Estas orientações são indicadas para serem seguidas em Óbidos, uma das vilas medievais de Portugal e berço da ginja. Situa-se a cerca de 80 quilómetros de Lisboa e para além deste licor, também oferece outra tentação difícil de resistir: o chocolate.

Durante uma semana por ano a vila celebra o Festival Internacional do Chocolate. As ruas enchem-se de lojas e bancas com bombons, tabletes, esculturas e outros produtos feitos com este ingrediente.
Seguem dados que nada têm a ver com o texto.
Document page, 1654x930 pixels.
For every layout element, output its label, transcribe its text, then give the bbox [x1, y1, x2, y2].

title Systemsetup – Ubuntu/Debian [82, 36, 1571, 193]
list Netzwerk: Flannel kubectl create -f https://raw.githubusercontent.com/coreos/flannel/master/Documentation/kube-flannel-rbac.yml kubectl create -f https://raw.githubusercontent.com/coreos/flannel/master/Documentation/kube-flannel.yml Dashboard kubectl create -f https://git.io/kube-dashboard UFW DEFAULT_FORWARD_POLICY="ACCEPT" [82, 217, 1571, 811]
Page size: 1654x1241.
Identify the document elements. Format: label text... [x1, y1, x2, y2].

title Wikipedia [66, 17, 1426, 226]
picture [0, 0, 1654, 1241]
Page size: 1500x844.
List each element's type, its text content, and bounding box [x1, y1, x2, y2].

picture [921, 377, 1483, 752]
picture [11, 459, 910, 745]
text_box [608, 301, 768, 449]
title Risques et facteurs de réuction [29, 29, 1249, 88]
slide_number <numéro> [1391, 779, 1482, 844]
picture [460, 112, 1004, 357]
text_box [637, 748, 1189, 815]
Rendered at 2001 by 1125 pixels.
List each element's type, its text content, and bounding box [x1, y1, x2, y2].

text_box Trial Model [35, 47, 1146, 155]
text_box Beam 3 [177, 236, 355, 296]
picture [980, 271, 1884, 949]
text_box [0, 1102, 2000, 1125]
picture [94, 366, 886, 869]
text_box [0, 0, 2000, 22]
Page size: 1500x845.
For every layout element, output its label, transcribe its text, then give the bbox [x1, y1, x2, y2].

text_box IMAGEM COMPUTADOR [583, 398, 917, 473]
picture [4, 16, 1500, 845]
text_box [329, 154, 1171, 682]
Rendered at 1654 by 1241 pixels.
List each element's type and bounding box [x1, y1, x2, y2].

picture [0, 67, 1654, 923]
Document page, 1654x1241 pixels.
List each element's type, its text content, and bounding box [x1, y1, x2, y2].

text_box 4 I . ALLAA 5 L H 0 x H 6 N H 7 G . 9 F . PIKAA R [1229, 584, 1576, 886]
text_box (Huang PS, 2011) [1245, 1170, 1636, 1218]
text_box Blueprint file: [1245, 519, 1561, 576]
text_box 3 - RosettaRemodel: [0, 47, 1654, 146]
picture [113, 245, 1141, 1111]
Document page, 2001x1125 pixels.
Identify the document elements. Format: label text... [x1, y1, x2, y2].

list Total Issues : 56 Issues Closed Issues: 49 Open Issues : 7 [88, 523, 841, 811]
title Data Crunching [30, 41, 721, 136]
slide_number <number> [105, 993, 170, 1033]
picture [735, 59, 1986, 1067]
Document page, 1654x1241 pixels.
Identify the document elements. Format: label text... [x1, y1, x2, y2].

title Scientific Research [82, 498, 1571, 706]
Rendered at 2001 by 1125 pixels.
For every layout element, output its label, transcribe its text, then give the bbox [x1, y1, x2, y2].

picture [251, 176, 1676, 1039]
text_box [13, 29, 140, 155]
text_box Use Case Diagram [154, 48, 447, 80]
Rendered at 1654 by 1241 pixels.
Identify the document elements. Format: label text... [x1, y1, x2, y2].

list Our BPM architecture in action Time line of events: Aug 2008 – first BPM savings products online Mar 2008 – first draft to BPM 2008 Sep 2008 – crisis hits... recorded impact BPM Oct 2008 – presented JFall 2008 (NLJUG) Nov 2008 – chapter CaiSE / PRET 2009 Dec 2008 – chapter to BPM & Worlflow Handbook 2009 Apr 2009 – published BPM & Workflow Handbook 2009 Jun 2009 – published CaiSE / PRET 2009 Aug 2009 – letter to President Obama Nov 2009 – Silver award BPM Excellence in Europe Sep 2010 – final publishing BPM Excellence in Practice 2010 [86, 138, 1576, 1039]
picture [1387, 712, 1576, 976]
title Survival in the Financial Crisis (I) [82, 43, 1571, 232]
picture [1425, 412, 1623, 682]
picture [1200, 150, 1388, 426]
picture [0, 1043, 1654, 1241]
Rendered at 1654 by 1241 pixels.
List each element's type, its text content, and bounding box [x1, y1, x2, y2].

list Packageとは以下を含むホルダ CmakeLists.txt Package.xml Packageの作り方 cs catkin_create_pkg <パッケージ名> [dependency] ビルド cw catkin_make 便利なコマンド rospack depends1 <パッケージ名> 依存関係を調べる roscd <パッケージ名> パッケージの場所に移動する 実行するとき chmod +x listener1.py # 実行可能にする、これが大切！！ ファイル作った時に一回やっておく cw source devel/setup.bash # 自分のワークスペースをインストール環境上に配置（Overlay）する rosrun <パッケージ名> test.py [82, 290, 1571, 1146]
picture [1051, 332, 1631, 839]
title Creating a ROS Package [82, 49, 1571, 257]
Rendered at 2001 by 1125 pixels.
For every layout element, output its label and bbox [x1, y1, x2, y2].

E o próprio chocolate também está relacionado com a ginja da vila. Em Óbidos popularizou-se o costume de servir o licor em copos de chocolate que são consumidos após o shot. Com ou sem cereja.

No século XIII, o rei D. Dinis deu à sua esposa, Isabel de Aragão, a vila de Óbidos como ‘Casa das Rainhas’. Era um conjunto de bens que os monarcas cediam às suas esposas para que lhes servissem de fonte de rendimento.

Óbidos
Óbidos. Por StockPhotosArt

Um pouco antes de a consorte Isabel receber o seu presente, foi construído o castelo, que hoje é uma das principais atrações da vila. Em 2007 foi declarado Monumento Nacional e se fosse uma pessoa diríamos que “está muito bem conservado para a sua idade”. O seu bom estado deve-se às sucessivas remodelações a que foi submetido, que também contribuíram para a mistura de estilos que alberga.

Para além do castelo, o medieval reflete-se também na enorme muralha que circunda a vila, à qual se pode aceder pela porta de Santa Maria, decorada com típicos azulejos portugueses do século XVIII. O melhor a fazer é passear pelas ruas de casas brancas rodeadas de flores, visitar o castelo e terminar o dia com uma dose de ginja com chocolate. Certamente existem planos muito piores.